Environmental Tech Impacts Sustainability

Environmental Tech Impacts Sustainability

Environmental Technologies that Impacted Sustainability Across the World

 

Over the last few decades, the term ‘sustainability’ has garnered significant cultural and political traction. We’re all increasingly of the view that human activity should have minimal impact on the natural world. In younger generations, this view is even stronger.

There are a number of ways we might do this. But among the more interesting involve the development of new technologies, and the expertise necessary to bring them to market

What is environmental technology and why does it matter?

If a technology aims to conserve the natural world, either directly or indirectly, then it can be classed as green, or ‘environmental’ tech. This might come in the form of renewable energy, which can be sustained effectively indefinitely without any significant impact on the natural world, or through information-gathering technology that allows us to make the best use of the energy and raw materials we’ve already obtained. 

You might put a wind turbine in the former category, and an internet-of-things enabled smart-home in the latter. In the world of motoring, both of these things can often be found in the same product: an electric car can run without the burning of fossil fuels, and often contains a range of efficiency-improving devices like adaptive cruise control.

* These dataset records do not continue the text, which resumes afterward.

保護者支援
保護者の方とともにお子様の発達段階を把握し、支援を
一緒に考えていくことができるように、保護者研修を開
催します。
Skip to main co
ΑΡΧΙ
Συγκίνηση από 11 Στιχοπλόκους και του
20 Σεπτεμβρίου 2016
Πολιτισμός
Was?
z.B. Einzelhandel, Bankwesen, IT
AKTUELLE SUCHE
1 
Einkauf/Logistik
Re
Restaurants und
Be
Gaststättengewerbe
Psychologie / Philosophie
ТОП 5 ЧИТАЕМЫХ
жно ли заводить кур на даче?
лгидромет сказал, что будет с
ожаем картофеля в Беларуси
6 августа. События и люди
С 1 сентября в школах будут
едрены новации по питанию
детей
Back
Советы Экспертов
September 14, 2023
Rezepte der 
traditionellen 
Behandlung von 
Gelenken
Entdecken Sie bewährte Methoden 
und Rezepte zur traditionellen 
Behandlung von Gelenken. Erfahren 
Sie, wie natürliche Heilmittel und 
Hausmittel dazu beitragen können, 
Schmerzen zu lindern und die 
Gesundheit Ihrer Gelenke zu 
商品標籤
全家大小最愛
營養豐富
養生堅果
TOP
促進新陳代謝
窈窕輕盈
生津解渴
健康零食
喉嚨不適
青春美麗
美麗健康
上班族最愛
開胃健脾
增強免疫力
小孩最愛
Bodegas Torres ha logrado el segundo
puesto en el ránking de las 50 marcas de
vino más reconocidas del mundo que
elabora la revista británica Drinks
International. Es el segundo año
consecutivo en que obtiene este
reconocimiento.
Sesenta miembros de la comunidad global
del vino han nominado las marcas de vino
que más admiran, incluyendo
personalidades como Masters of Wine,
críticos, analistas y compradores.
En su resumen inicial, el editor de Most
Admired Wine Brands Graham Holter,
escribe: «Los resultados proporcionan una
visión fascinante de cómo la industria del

Interconnected technologies

If you’re familiar with smart technologies, then you might have come across the term ‘Internet of Things’. This refers to the ability of microchip-equipped devices to communicate with one another, and the manufacturer, over the Internet. This means that R&D data can be fed back so that the manufacturer can eliminate waste and persistent fault, and make improvements to subsequent versions of the same product.

Smart meters

Smart meters might be lumped into the same category. They feed consumption data back to the energy companies, allowing the load on the grid to be more effectively managed. They also report this data to the user, which incentivises lower consumption in the home.

Renewable energy

Solar, wind, hydroelectric and nuclear power all pose different virtues and environmental downsides. It’s likely that, in the medium term, the future of energy will be spread across these technologies. 

Future environmental technologies

Other, more experimental technologies, like nuclear fusion, are still a way away. While it might seem like the electric car is imminent as a mainstream proposition, there are still considerable hurdles to overcome there, too

At the moment, we’re seeing considerable hype in the worlds of artificial intelligence and machine learning, and these might be leveraged to analyse energy consumption and to discover novel ways of managing and reducing it.

Finally, we should consider the role played by new batteries, which might soon become compact and capacious enough to store energy in large amounts in the home, and allow for problems of intermittency inherent in renewable technologies to be overcome.